■ TASK OBJECTIVE ■
List each line of the data that holds the word "down".

■ PROVIDED DATA ■
■ ■ ■ ■ ■

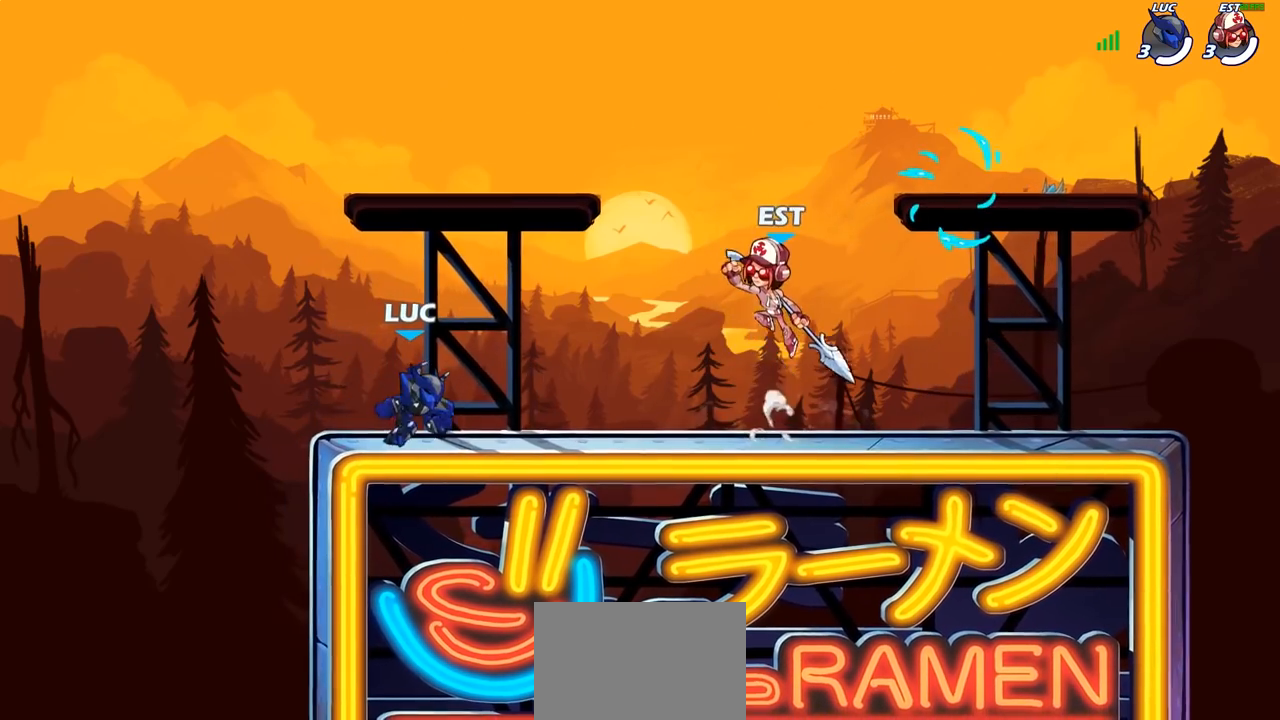
{"buttons": [], "left_stick": "right", "right_stick": "center", "events": [[67, "left_stick", "right"], [167, "R2", "down"], [183, "R1", "down"], [283, "R1", "up"], [283, "R2", "up"]]}
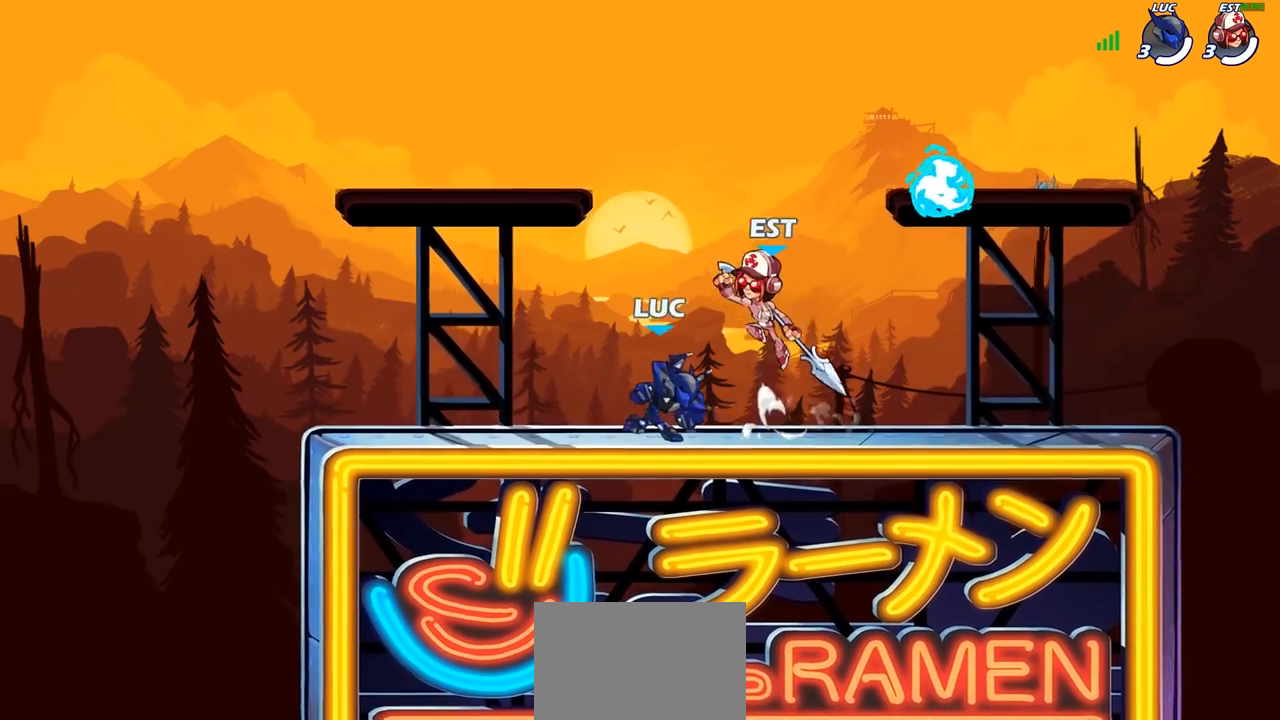
{"buttons": [], "left_stick": "right", "right_stick": "center", "events": [[117, "R2", "down"], [233, "R2", "up"], [383, "R1", "down"], [500, "R1", "up"]]}
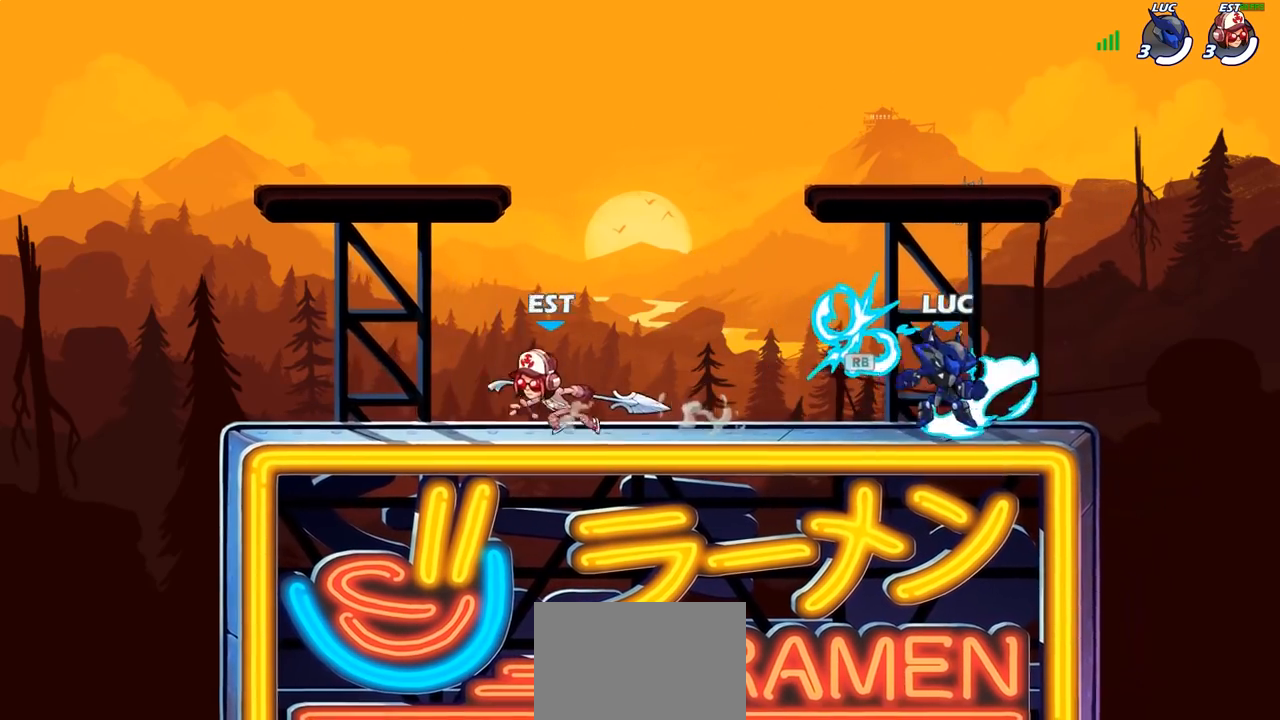
{"buttons": [], "left_stick": "center", "right_stick": "center", "events": [[133, "left_stick", "left"], [400, "left_stick", "center"]]}
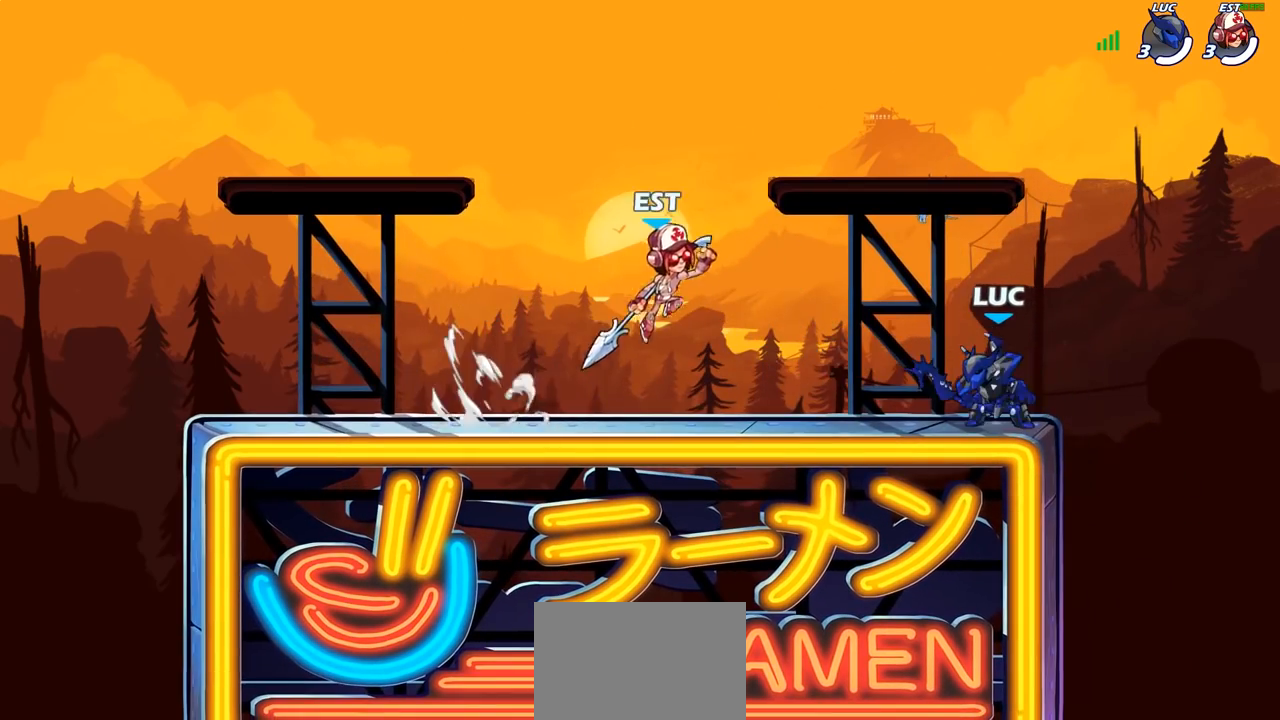
{"buttons": ["CROSS", "SQUARE"], "left_stick": "center", "right_stick": "center", "events": [[250, "left_stick", "left"], [350, "left_stick", "center"], [450, "CROSS", "down"], [467, "CROSS", "up"], [483, "CROSS", "down"], [483, "SQUARE", "down"]]}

■ ■ ■ ■ ■

■ REPLY ■
{"buttons": [], "left_stick": "right", "right_stick": "center", "events": [[67, "left_stick", "right"], [167, "R2", "down"], [183, "R1", "down"], [283, "R1", "up"], [283, "R2", "up"]]}
{"buttons": [], "left_stick": "right", "right_stick": "center", "events": [[117, "R2", "down"], [233, "R2", "up"], [383, "R1", "down"], [500, "R1", "up"]]}
{"buttons": ["CROSS", "SQUARE"], "left_stick": "center", "right_stick": "center", "events": [[250, "left_stick", "left"], [350, "left_stick", "center"], [450, "CROSS", "down"], [467, "CROSS", "up"], [483, "CROSS", "down"], [483, "SQUARE", "down"]]}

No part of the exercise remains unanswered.